Le Nickel et les instruments de musique : Où en sommes-nous aujourd’hui ?
NEWS : Dernière mise à jour le 05 juin 2019
Le projet de guideline a été stoppé, la Commission européenne et l’ECHA ne parvenant pas à avancer avec cet outil.
La question du nickel n’est cependant pas résolue. Il est très probable que la réglementation du nickel en elle-même soit retravaillée puisque l’Union Européenne considère qu’elle n’est pas satisfaisante. L’élaboration d’une nouvelle réglementation va prendre du temps – au moins deux ans – et donnera lieu à des consultations des professionnels.
Des exemptions pourront être incluses et, si jamais la nouvelle réglementation doit impacter nos professions, des délais seront prévus afin que les entreprises aient le temps de se mettre en conformité.
La CSFI et son homologue européen la CAFIM continuent de suivre ce dossier de près afin de pouvoir informer les professionnels des prochaines évolutions.
Le nickel dans la facture instrumentale française et européenne
Du fait de ses propriétés, le nickel est utilisé dans presque toutes les familles d’instruments de musique. Son utilisation est intimement liée aux évolutions techniques qu’a connues la facture instrumentale depuis plusieurs siècles en Europe et participe à la qualité et aux sonorités de ces instruments. Le nickel ou ses alliages – tel que le maillechort, alliage de cuivre, zinc et nickel - se retrouvent par exemple dans les cordes et les frettes des instruments à cordes ou encore dans le clétage ou certaines parties des instruments à vent.
Le nickel est le métal le plus efficace pour lutter contre la corrosion ; il garantit donc la qualité et la longévité des instruments. Sa présence dans les cordes est par ailleurs indispensable au fonctionnement des instruments amplifiés.
Malgré les recherches, il n’existe aujourd’hui aucun autre métal qui puisse égaler ses qualités en facture instrumentale.
Or, il est impossible de certifier que les instruments de musique fabriqués et mis sur le marché en Europe ne dépasseront pas le seuil de 0,5 µg de nickel/cm²/semaine. D’autant plus que les résultats des tests effectués par les fabricants diffèrent d’un laboratoire à un autre – et ce, même si ces laboratoires suivent tous la même norme (EN 1811:2011 + A1:2015).
Il est par ailleurs certain que les cordes de guitares et basses électriques dépasseront ce seuil puisque la teneur en nickel de ces accessoires est très élevée.
L’inclusion des instruments de musique dans cette réglementation serait un coup terrible pour la facture instrumentale française et européenne. Parce que la réglementation REACH ne concerne pas seulement la mise sur le marché des objets, elle concerne également la fabrication de ces objets sur le sol européen.

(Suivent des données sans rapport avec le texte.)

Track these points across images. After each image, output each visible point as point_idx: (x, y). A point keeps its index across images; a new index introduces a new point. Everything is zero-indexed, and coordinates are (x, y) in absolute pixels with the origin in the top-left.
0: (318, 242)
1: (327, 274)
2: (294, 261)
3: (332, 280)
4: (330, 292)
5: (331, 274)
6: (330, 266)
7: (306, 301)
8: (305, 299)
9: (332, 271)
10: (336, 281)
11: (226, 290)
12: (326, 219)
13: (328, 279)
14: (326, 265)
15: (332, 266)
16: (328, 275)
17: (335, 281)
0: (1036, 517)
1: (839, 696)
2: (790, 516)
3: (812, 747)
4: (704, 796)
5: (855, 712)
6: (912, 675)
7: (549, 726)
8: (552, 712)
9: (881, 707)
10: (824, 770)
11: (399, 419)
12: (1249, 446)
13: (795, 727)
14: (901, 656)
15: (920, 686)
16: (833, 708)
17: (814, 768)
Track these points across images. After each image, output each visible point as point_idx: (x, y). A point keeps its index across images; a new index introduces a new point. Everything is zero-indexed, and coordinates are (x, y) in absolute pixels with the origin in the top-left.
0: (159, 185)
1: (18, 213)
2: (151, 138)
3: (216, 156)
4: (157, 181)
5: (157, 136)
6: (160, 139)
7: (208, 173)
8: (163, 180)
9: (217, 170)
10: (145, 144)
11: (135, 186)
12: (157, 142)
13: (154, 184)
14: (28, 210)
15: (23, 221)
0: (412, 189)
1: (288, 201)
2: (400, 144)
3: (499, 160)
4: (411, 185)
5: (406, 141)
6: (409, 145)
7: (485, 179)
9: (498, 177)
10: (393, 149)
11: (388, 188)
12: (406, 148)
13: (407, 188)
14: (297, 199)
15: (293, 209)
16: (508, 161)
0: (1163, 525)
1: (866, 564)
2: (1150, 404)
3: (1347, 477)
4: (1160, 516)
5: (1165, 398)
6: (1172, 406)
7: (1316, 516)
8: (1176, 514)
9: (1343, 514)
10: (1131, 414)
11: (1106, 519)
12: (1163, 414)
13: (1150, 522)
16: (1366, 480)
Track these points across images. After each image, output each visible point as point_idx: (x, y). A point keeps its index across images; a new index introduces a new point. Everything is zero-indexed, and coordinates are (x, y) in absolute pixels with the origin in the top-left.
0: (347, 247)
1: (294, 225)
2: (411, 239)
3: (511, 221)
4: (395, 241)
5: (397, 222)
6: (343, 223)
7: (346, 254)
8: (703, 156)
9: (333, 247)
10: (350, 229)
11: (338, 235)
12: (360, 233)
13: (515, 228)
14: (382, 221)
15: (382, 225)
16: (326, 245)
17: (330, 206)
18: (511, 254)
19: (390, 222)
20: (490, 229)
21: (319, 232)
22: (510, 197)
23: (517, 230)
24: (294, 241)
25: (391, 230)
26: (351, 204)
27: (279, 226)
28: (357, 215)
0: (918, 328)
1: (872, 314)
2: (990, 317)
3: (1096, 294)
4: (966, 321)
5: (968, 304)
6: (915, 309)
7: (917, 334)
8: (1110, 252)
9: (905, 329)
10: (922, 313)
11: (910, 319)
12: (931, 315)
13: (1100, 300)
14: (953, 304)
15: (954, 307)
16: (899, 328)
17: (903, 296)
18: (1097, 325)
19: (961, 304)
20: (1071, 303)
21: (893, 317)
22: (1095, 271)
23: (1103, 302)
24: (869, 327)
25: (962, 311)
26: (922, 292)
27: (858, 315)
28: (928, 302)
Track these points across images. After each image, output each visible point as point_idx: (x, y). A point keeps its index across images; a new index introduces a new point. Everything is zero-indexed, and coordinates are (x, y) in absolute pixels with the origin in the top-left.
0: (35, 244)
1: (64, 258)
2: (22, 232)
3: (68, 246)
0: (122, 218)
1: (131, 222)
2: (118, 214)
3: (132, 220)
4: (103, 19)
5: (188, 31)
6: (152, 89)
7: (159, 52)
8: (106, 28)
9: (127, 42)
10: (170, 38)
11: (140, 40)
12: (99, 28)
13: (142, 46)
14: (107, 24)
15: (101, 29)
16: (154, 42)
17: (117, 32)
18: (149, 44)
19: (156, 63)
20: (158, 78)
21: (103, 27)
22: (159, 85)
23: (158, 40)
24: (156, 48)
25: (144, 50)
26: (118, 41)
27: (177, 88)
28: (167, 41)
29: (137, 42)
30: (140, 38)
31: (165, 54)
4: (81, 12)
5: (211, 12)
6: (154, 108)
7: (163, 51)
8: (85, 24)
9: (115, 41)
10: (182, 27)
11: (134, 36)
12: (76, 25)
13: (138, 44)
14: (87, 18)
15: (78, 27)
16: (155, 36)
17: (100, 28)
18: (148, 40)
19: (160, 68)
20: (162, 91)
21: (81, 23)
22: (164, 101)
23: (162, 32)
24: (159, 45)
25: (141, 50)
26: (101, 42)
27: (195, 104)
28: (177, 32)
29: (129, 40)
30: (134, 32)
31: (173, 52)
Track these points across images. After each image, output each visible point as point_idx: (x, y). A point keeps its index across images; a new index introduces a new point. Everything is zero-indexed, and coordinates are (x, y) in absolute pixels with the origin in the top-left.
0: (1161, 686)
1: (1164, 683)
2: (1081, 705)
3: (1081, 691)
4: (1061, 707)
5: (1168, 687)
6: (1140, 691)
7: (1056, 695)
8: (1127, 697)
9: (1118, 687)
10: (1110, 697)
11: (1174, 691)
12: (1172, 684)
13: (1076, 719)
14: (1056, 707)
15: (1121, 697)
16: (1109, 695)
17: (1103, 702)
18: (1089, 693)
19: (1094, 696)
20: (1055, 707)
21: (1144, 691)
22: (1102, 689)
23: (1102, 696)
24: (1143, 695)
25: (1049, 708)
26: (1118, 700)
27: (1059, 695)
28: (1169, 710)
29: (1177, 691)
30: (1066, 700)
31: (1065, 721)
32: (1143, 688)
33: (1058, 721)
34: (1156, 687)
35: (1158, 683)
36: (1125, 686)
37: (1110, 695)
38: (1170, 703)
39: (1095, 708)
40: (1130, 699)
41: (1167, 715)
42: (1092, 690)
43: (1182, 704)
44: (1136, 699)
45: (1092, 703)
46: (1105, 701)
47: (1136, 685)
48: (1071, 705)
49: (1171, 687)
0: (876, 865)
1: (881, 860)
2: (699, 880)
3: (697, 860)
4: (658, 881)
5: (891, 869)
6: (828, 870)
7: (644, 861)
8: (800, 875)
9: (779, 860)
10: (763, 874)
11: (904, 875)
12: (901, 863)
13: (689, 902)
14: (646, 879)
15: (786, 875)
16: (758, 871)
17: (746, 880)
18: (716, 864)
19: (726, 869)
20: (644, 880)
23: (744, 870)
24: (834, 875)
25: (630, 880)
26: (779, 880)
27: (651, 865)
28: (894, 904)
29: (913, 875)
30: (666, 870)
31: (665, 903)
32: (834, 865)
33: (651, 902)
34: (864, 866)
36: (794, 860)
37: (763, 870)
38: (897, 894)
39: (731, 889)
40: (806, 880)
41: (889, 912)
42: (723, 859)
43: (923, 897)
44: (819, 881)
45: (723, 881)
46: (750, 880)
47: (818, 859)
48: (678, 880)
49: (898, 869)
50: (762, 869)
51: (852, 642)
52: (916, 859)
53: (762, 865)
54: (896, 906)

Ainsi les grandes entreprises françaises seraient à la fois pénalisées pour la production qu’elles vendent au sein de l’Union européenne, mais également pour celle qu’elles vendent à l’étranger.
Il y a, par exemple, une production particulière d’instruments à vent dont les clés sont nickelées parce que les clients Américains apprécient particulièrement ce métal qui assure la brillance de leurs instruments. Il est certain que le taux de libération d’ions nickel de clés faites en maillechort et plaquées avec du nickel va dépasser le seuil fixé par l’ECHA.
Ces instruments ne sont pas destinés au marché européen, mais ils ne pourraient tout de même plus être fabriqués sur le sol européen !
Et tout ceci s’applique aussi bien aux entreprises qu’aux artisans !
Les conséquences à prévoir
Les conséquences à prévoir avec une telle réglementation sont multiples :
- écrasement des entreprises françaises et européennes sous le poids de la concurrence déloyale des entreprises des autres continents.
En effet, si les entreprises hors UE ne pouvaient plus mettre en vente leurs produits sur le sol européen, elles pourraient tout à fait les vendre par Internet. Les entreprises européennes seraient donc gravement mises en danger par la réglementation sur leur propre sol ;
- le pendant de cette première conséquence est le développement d’un marché parallèle sur le sol européen ;
- enfin une délocalisation des entreprises en dehors de l’Union européenne est à prévoir, s’il n’est plus possible pour eux de fabriquer ni de vendre leurs produits au sein de l’UE. Cette délocalisation s’accompagnant du licenciement des salariés des entreprises – pour information la facture instrumentale française représente au moins 3000 personnes en France – et la perte de savoir-faire français et européen centenaires.
Nos actions
La CSFI et son homologue européen la CAFIM suivent ce dossier de très près depuis plusieurs mois pour alerter les personnes décisionnaires – au niveau de l’UE ainsi que dans les différents pays européens – de l’impact très lourd que l’inclusion des instruments de musique dans cette réglementation aurait sur le secteur musical en Europe.